───── Entries shown
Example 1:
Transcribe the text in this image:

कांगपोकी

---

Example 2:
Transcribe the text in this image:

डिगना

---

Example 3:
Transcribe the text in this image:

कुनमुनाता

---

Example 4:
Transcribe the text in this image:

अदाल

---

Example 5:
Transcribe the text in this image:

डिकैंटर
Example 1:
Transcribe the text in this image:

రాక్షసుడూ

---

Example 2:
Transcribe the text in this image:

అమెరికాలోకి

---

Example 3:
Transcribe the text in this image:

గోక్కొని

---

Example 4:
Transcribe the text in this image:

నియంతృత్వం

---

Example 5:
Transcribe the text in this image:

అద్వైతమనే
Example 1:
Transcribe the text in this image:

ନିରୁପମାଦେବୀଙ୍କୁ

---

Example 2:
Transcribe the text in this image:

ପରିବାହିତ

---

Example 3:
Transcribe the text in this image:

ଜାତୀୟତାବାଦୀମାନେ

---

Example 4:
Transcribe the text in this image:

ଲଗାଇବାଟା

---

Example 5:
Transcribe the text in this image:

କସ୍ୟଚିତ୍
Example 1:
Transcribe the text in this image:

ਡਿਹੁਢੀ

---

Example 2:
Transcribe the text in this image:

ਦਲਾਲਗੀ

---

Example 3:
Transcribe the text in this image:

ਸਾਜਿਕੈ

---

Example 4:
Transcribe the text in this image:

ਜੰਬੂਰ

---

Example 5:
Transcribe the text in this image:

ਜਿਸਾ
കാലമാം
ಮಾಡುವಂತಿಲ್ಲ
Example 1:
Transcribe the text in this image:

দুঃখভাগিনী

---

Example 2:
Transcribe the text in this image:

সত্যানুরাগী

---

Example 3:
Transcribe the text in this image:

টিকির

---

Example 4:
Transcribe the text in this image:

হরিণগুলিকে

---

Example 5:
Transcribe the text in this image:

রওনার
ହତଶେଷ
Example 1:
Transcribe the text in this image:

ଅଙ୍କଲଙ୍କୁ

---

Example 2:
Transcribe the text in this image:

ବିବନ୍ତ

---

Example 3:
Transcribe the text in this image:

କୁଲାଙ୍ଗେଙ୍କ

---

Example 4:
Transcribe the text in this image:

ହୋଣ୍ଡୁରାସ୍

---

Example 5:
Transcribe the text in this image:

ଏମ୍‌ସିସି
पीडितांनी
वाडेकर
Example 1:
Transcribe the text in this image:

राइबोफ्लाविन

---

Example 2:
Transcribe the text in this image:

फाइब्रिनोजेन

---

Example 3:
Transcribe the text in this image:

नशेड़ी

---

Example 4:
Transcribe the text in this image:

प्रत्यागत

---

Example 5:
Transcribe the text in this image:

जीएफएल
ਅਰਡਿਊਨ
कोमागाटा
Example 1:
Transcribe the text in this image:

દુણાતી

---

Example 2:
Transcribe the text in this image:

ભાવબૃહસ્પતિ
──────────
# [Work item]
Keeping every word and mark as it is, print the entries above.

# [Answer to the problem]
Example 1:
Transcribe the text in this image:

कांगपोकी

---

Example 2:
Transcribe the text in this image:

डिगना

---

Example 3:
Transcribe the text in this image:

कुनमुनाता

---

Example 4:
Transcribe the text in this image:

अदाल

---

Example 5:
Transcribe the text in this image:

डिकैंटर
Example 1:
Transcribe the text in this image:

రాక్షసుడూ

---

Example 2:
Transcribe the text in this image:

అమెరికాలోకి

---

Example 3:
Transcribe the text in this image:

గోక్కొని

---

Example 4:
Transcribe the text in this image:

నియంతృత్వం

---

Example 5:
Transcribe the text in this image:

అద్వైతమనే
Example 1:
Transcribe the text in this image:

ନିରୁପମାଦେବୀଙ୍କୁ

---

Example 2:
Transcribe the text in this image:

ପରିବାହିତ

---

Example 3:
Transcribe the text in this image:

ଜାତୀୟତାବାଦୀମାନେ

---

Example 4:
Transcribe the text in this image:

ଲଗାଇବାଟା

---

Example 5:
Transcribe the text in this image:

କସ୍ୟଚିତ୍
Example 1:
Transcribe the text in this image:

ਡਿਹੁਢੀ

---

Example 2:
Transcribe the text in this image:

ਦਲਾਲਗੀ

---

Example 3:
Transcribe the text in this image:

ਸਾਜਿਕੈ

---

Example 4:
Transcribe the text in this image:

ਜੰਬੂਰ

---

Example 5:
Transcribe the text in this image:

ਜਿਸਾ
കാലമാം
ಮಾಡುವಂತಿಲ್ಲ
Example 1:
Transcribe the text in this image:

দুঃখভাগিনী

---

Example 2:
Transcribe the text in this image:

সত্যানুরাগী

---

Example 3:
Transcribe the text in this image:

টিকির

---

Example 4:
Transcribe the text in this image:

হরিণগুলিকে

---

Example 5:
Transcribe the text in this image:

রওনার
ହତଶେଷ
Example 1:
Transcribe the text in this image:

ଅଙ୍କଲଙ୍କୁ

---

Example 2:
Transcribe the text in this image:

ବିବନ୍ତ

---

Example 3:
Transcribe the text in this image:

କୁଲାଙ୍ଗେଙ୍କ

---

Example 4:
Transcribe the text in this image:

ହୋଣ୍ଡୁରାସ୍

---

Example 5:
Transcribe the text in this image:

ଏମ୍‌ସିସି
पीडितांनी
वाडेकर
Example 1:
Transcribe the text in this image:

राइबोफ्लाविन

---

Example 2:
Transcribe the text in this image:

फाइब्रिनोजेन

---

Example 3:
Transcribe the text in this image:

नशेड़ी

---

Example 4:
Transcribe the text in this image:

प्रत्यागत

---

Example 5:
Transcribe the text in this image:

जीएफएल
ਅਰਡਿਊਨ
कोमागाटा
Example 1:
Transcribe the text in this image:

દુણાતી

---

Example 2:
Transcribe the text in this image:

ભાવબૃહસ્પતિ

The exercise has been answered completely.